For some athletes, they only care about how their injury is going to affect them and how they are going to handle it. While that was a thought in Hooker’s mind, she also thought much about her team.

“I was nervous for them. I knew I was needed out there and for some reason I didn’t feel bad for myself, I felt bad for my team that I couldn’t be out on that field with them anymore,” said Hooker.

She explains her experience of watching her eventually 3-13 team struggle out on the field as frustrating and miserable. “Not being able to do anything other than try to coach my teammates and talk to them off the field was really hard. Every aspect of this injury is horrible and I wouldn’t wish it on my worst enemy,” said Hooker.

Post-surgery is the hardest time for athletes. While that is the time to start rehabbing and get stronger to get back on the field, it is also a mind game. Hooker started physical therapy the day after her surgery to try to get her flexion and extension back in her knee. From then on, she attended physical therapy four times a week for three hours each session. The normal recovery time for an ACL tear is six to 12 months. It is expected that athletes start to lose motivation.
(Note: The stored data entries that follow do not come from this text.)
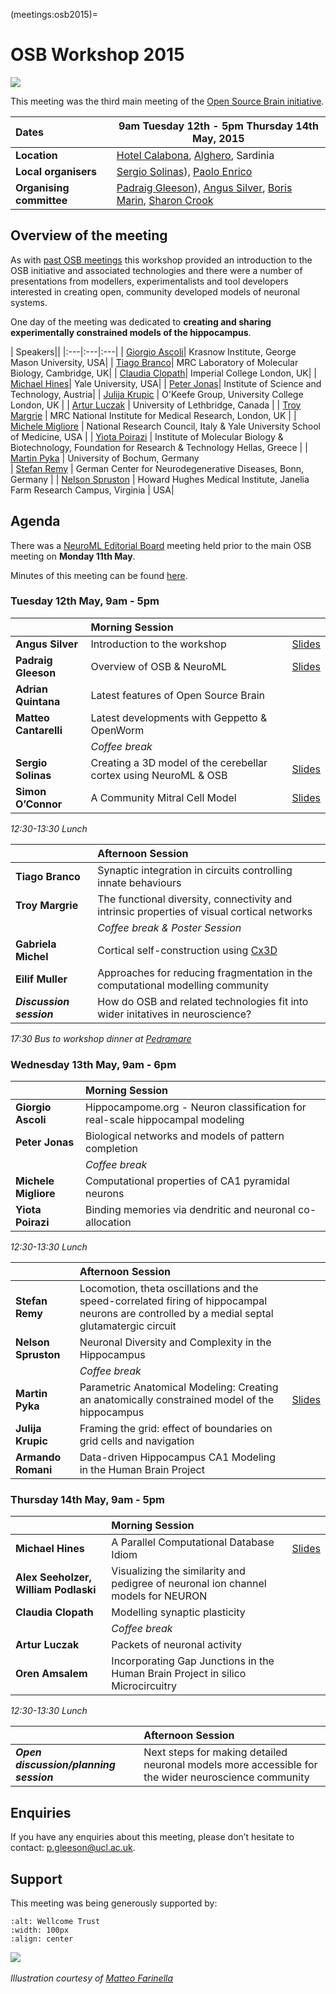 (meetings:osb2015)=
# OSB Workshop 2015
![](https://raw.githubusercontent.com/OpenSourceBrain/OSB_Documentation/master/resources/images/osb2015.png)

This meeting was the third main meeting of the [Open Source Brain initiative](http://www.opensourcebrain.org).


| Dates | **9am Tuesday 12th - 5pm Thursday 14th May, 2015** |
| :------|-------|
| **Location** | [Hotel Calabona](http://www.hotelcalabona.com/), [Alghero](http://www.alghero-turismo.it/en/), Sardinia |
| **Local organisers** | [Sergio Solinas](https://www.opensourcebrain.org/users/23)), [Paolo Enrico](https://www.opensourcebrain.org/users/510) |
| **Organising committee** | [Padraig Gleeson](https://www.opensourcebrain.org/users/4)), [Angus Silver](https://www.opensourcebrain.org/users/6), [Boris Marin](https://www.opensourcebrain.org/users/67), [Sharon Crook](https://www.opensourcebrain.org/users/8) |


## Overview of the meeting

As with [past OSB meetings](http://www.opensourcebrain.org/docs#Meetings) this workshop provided an introduction to the OSB initiative and associated technologies and there were a number of presentations from modellers, experimentalists and tool developers interested in creating open, community developed models of neuronal systems.  

One day of the meeting was dedicated to **creating and sharing experimentally constrained models of the hippocampus**.


| Speakers||
|:---|:---|:---|
| [Giorgio Ascoli](http://krasnow1.gmu.edu/cn3/ascoli/)| Krasnow Institute, George Mason University, USA|
| [Tiago Branco](http://www2.mrc-lmb.cam.ac.uk/group-leaders/a-to-g/tiago-branco)|  MRC Laboratory of Molecular Biology, Cambridge, UK|
| [Claudia Clopath](http://www.bg.ic.ac.uk/research/c.clopath/)| Imperial College London, UK|
| [Michael Hines](http://www.neuron.yale.edu/neuron)| Yale University, USA|
| [Peter Jonas](http://ist.ac.at/research/research-groups/jonas-group/)| Institute of Science and Technology, Austria|
| [Julija Krupic](https://www.ucl.ac.uk/cdb/research/okeefe) | O'Keefe Group, University College London, UK |
| [Artur Luczak](http://lethbridgebraindynamics.com/artur_luczak) | University of Lethbridge, Canada |
| [Troy Margrie](http://www.nimr.mrc.ac.uk/research/troy-margrie/) |  MRC National Institute for Medical Research, London, UK |
| [Michele Migliore](http://www.pa.ibf.cnr.it/personale/migliore/index.html) | National Research Council, Italy & Yale University School of Medicine, USA |
| [Yiota Poirazi](http://dendrites.gr) | Institute of Molecular Biology & Biotechnology, Foundation for Research & Technology Hellas, Greece |
| [Martin Pyka](http://cns.mrg1.rub.de/index.php/people/128-martin-pyka) | University of Bochum, Germany<br/>
| [Stefan Remy](http://www.dzne.de/en/sites/bonn/research-groups/remy.html) | German Center for Neurodegenerative Diseases, Bonn, Germany |
| [Nelson Spruston](http://janelia.org/people/administration/nelson-spruston) | Howard Hughes Medical Institute, Janelia Farm Research Campus, Virginia |  USA|

## Agenda

There was a [NeuroML Editorial Board](http://www.neuroml.org/editors.php) meeting held prior to the main OSB meeting on **Monday 11th May**.

Minutes of this meeting can be found [here](http://www.neuroml.org/files/NeuroMLEditorialBoardMeeting2015.pdf).


### Tuesday 12th May, 9am - 5pm

| |**Morning Session** | |
|:---|:---| :---|
| **Angus Silver** 	 | 	Introduction to the workshop | [Slides](https://github.com/OpenSourceBrain/OSB_Documentation/raw/master/resources/docs/OSB2015/Intro_OSB_RAS_080515.ppt)|
| **Padraig Gleeson**  | 	Overview of OSB & NeuroML 	 | [Slides](https://github.com/OpenSourceBrain/OSB_Documentation/raw/master/resources/docs/OSB2015/OSB_NeuroMLIntro.pdf) |
| **Adrian Quintana**  | 	Latest features of Open Source Brain ||
| **Matteo Cantarelli**  | 	Latest developments with Geppetto & OpenWorm |  |
| | *Coffee break* |
| **Sergio Solinas** 	| Creating a 3D model of the cerebellar cortex using NeuroML & OSB | [Slides](https://github.com/OpenSourceBrain/OSB_Documentation/raw/master/resources/docs/OSB2015/Solinas_OSB2015_small.pdf) |
| **Simon O’Connor**	| A Community Mitral Cell Model| [Slides](https://github.com/OpenSourceBrain/OSB_Documentation/raw/master/resources/docs/OSB2015/OConnor_ACommunityMitralCellModel.pdf) |

*12:30-13:30  Lunch*

| |**Afternoon Session** |
|:---|:---|
| **Tiago Branco**		| Synaptic integration in circuits controlling innate behaviours| <!--45+~5mins-->		
| **Troy Margrie**	| 	The functional diversity, connectivity and intrinsic properties of visual cortical networks | <!--45+~5mins-->
| | *Coffee break & Poster Session* | <!--30mins-->
| **Gabriela Michel** | Cortical self-construction using [Cx3D](https://www.ini.uzh.ch/~amw/seco/cx3d/) | <!-- 10 mins-->
| **Eilif Muller**	| 	Approaches for reducing fragmentation in the computational modelling community|  <!--45+~5mins-->
| **_Discussion session_**	| 	How do OSB and related technologies fit into wider initatives in neuroscience? |  <!-- 30mins-->

*17:30 Bus to workshop dinner at [Pedramare](http://www.pedramare.com/)*

### Wednesday 13th May, 9am - 6pm

| |**Morning Session** |
|:---|:---|
| **Giorgio Ascoli**	| 	Hippocampome.org - Neuron classification for real-scale hippocampal modeling | <!--45+~5mins-->
| **Peter Jonas**	| 	Biological networks and models of pattern completion  | <!--45+~5mins-->
| | *Coffee break* | <!--15mins-->
| **Michele Migliore** | 	Computational properties of CA1 pyramidal neurons| <!--45+~5mins-->
| **Yiota Poirazi**	| 	Binding memories via dendritic and neuronal co-allocation| <!--45+~5mins-->

*12:30-13:30 Lunch*

| |**Afternoon Session** | |
|:---|:---|:---|
| **Stefan Remy**	 | 	Locomotion, theta oscillations and the speed-correlated firing of hippocampal neurons are controlled by a medial septal glutamatergic circuit |  |
| **Nelson Spruston**	|  Neuronal Diversity and Complexity in the Hippocampus|  |
| | *Coffee break* | |
| **Martin Pyka**	| 	Parametric Anatomical Modeling: Creating an anatomically constrained model of the hippocampus|  [Slides](https://github.com/OpenSourceBrain/OSB_Documentation/raw/master/resources/docs/OSB2015/PAM_Martin_Pyka_public.pdf) |
| **Julija Krupic**	| 	Framing the grid: effect of boundaries on grid cells and navigation | |
| **Armando Romani** | 	Data-driven Hippocampus CA1 Modeling in the Human Brain Project|  |


### Thursday 14th May, 9am - 5pm

| |**Morning Session** | |
|:---|:---|:---|
| **Michael Hines**	| 	A Parallel Computational Database Idiom| [Slides](https://github.com/OpenSourceBrain/OSB_Documentation/raw/master/resources/docs/OSB2015/Hines_parcompdb.pdf) |
| **Alex Seeholzer, William Podlaski** | 	Visualizing the similarity and pedigree of neuronal ion channel models for NEURON| |
| **Claudia Clopath**	| Modelling synaptic plasticity|  |
| | *Coffee break* | |
| **Artur Luczak**	| 	Packets of neuronal activity | |
| **Oren Amsalem** | 	Incorporating Gap Junctions in the Human Brain Project in silico Microcircuitry |  | <!--30mins-->


*12:30-13:30  Lunch*

| |**Afternoon Session** |
|:---|:---|
| **_Open discussion/planning session_**	| 	Next steps for making detailed neuronal models more accessible for the wider neuroscience community |





## Enquiries

If you have any enquiries about this meeting, please don’t hesitate to contact: p.gleeson@ucl.ac.uk.

## Support

This meeting was being generously supported by:

```{image} http://www.opensourcebrain.org/images/wtlogo.png
:alt: Wellcome Trust
:width: 100px
:align: center
```

![](http://www.neuroml.org/images/nih.png)
&nbsp;

*Illustration courtesy of [Matteo Farinella](https://matteofarinella.wordpress.com) &nbsp;*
“Right after surgery, I was hopeful. My mindset was that I needed to do everything I could to get stronger and get back better than ever for myself and my team,” said Hooker. “Around five months out of surgery, I lost steam and motivation. I couldn’t see the light at the end of the tunnel. I still went to all of my physical therapy sessions and I still worked hard, but I still felt at five months along, I was not going anywhere. I knew I still had months to go, so it became increasingly harder to go through those motions everyday.”

Hooker fought through and nine months after surgery, after almost one year of telling herself “It will be worth it in the end,” she was back. “I just had to keep saying that I didn’t go through 10 months of not being able to play the sport I love for nothing.”

Hooker’s first game back was on Feb. 18, against Quinnipiac University. For someone who usually never got nervous for games, she was terrified. “I felt good and I felt excited, but boy, was I anxious,” said Hooker. “I ended up playing better than I thought I would as I was convinced my nerves were going to consume me. I also always hear stories about athletes coming back and tearing their ACLs again, so I thought that I was going to be cautious and timid with my playing. But, once that whistle blew, I knew I had to make my mark again.”

So she did. By the second game, Hooker took back her spot as a starter and three games into the season, she has one goal and three assists. She feels that trusting the process and trusting that she did everything for a reason really is going to set the tone for the rest of the season.

“My advice to any athlete that may go through an injury like this, is to simply never give up and push yourself. It’s not supposed to be easy.” Hooker’s surgeon always told her something that has gotten her through: “It’s 10 percent what your surgeon does and 90 percent the work you put in after.”

Hooker wants athletes who may find themselves in her position to realize it is just another roadblock and you can and will overcome it.

“This injury will not only make you a stronger athlete, but also a stronger person. It has taught me to make the most of a bad situation and as backwards as it sounds, if this has to happen to you, this injury does have the ability to change you for the better if you let it.”